Religious minority communities also suffer from
social and political marginalization. They have 10
reserved seats out of 342 total seats in the National
Assembly (lower chamber of Parliament) and none in
the Senate (upper chamber of Parliament). The ability
of religious minority representatives to successfully
advocate for their communities is further diminished
in Pakistan’s parliamentary system because liberal
political parties often have to form coalitions with
parties that may not be supportive of religious or
ethnic minorities.
In previous years, the Pakistani government at
both the federal and provincial levels took some steps
to address some of these issues, including establishing
a 20-point National Action Plan (NAP) following
the December 2014 Pakistani Taliban attack on the
Peshawar army school, in which 130 children were
killed. The NAP was developed to address terrorism,
attacks on minority communities, and hate speech
and literature intended to incite violence. However,
implementation of the NAP and other steps have
fallen short and have not produced substantive religious
freedom improvements. Societal violence and
terrorist activity continues, and inherently discriminatory
laws remain.
Pakistan is an ethnically and religiously diverse country
of over 190 million people. According to the last official
census, in 1998, 95 percent of the population identified
as Muslim; among the Muslim population, 75 percent
identified as Sunni and 25 percent as Shi’a. The remaining
5 percent of Pakistan’s population are non-Muslim,
including Christians, Hindus, Parsis/Zoroastrians,
Baha’is, Sikhs, Buddhists, and others. The numbers of
Shi’a Muslims and Christians believe their communities
are larger than reported in the 1998 census. An estimated
two to four million Ahmadis consider themselves Muslims,
but Pakistani law does not recognize them as such.

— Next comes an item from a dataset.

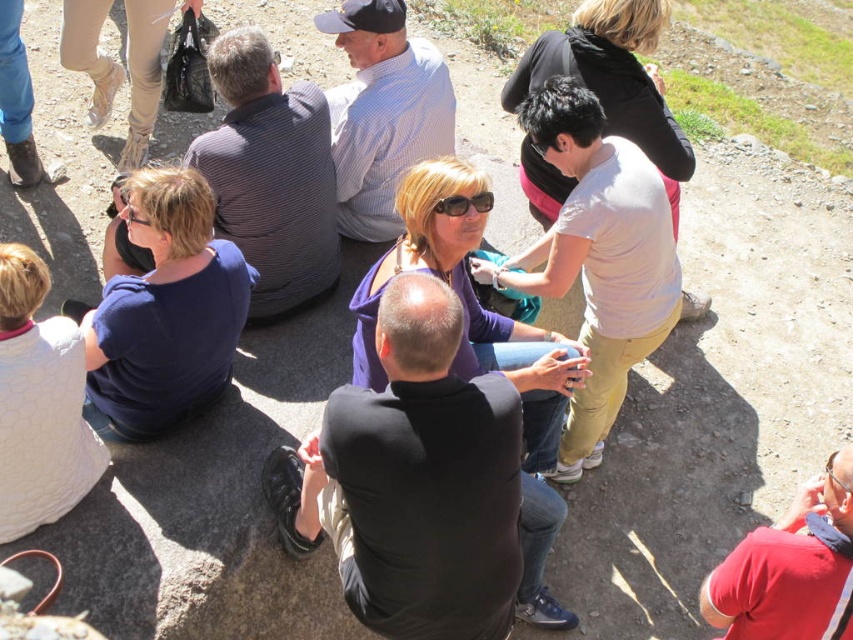
Is red cotton shirt at lower right thinner than black plastic sunglasses at center?

No, red cotton shirt at lower right is not thinner than black plastic sunglasses at center.

Locate an element on the screen. The image size is (853, 640). red cotton shirt at lower right is located at coordinates (791, 566).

Religious freedom conditions in Pakistan have long
been marred by religiously discriminatory constitutional
provisions and legislation. For years, the Pakistani
government has consistently failed to stem rhetoric that
incites religiously motivated or sectarian violence by
religious ideologues and extremist groups, or to bring
perpetrators to justice when violent attacks occur.

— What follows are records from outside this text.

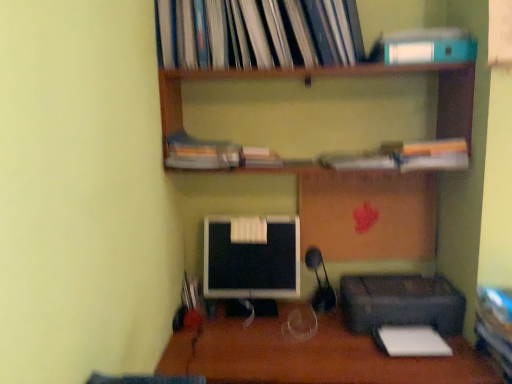
Question: From the image's perspective, relative to wooden desk at center, is black glossy monitor at center above or below?

Choices:
 (A) above
 (B) below

Answer: (A)

Question: Looking at their shapes, would you say black glossy monitor at center is wider or thinner than wooden desk at center?

Choices:
 (A) thin
 (B) wide

Answer: (A)

Question: Based on their relative distances, which object is farther from the hardcover book at upper center, which is the 2th book from top to bottom?

Choices:
 (A) teal matte paperback book at upper right
 (B) hardcover books at upper center, marked as the 4th book in a bottom-to-top arrangement
 (C) wooden desk at center
 (D) black glossy monitor at center
 (E) white paper at lower right

Answer: (E)

Question: Estimate the real-world distances between objects in this image. Which object is farther from the matte plastic book at center, which ranks as the second book in bottom-to-top order?

Choices:
 (A) hardcover books at upper center, marked as the 4th book in a bottom-to-top arrangement
 (B) wooden desk at center
 (C) hardcover book at upper center, which is the 2th book from top to bottom
 (D) hardcover book at center, the 1th book in the bottom-to-top sequence
 (E) black plastic printer at lower right

Answer: (B)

Moreover, violent extremist groups and U.S.-designated
terrorist organizations—such as Tehrik-e-Taliban
Pakistan (Pakistani Taliban), the Pakistani branch of
the Islamic State of Iraq and Syria (ISIS), and Lashkar-eJhangvi
(LeJ)—target Pakistani civilians, governmental
offices, and military locations, posing a significant
security challenge to the government and negatively
impacting the government’s capacity and will to address
egregious religious freedom violations in the country.
These groups threaten all Pakistanis, including religious
minority communities, nongovernmental organizations
(NGOs), judges and lawyers involved in religiousfreedom-related
cases, and officials or parliamentarians
who attempt to discuss or revise repressive laws.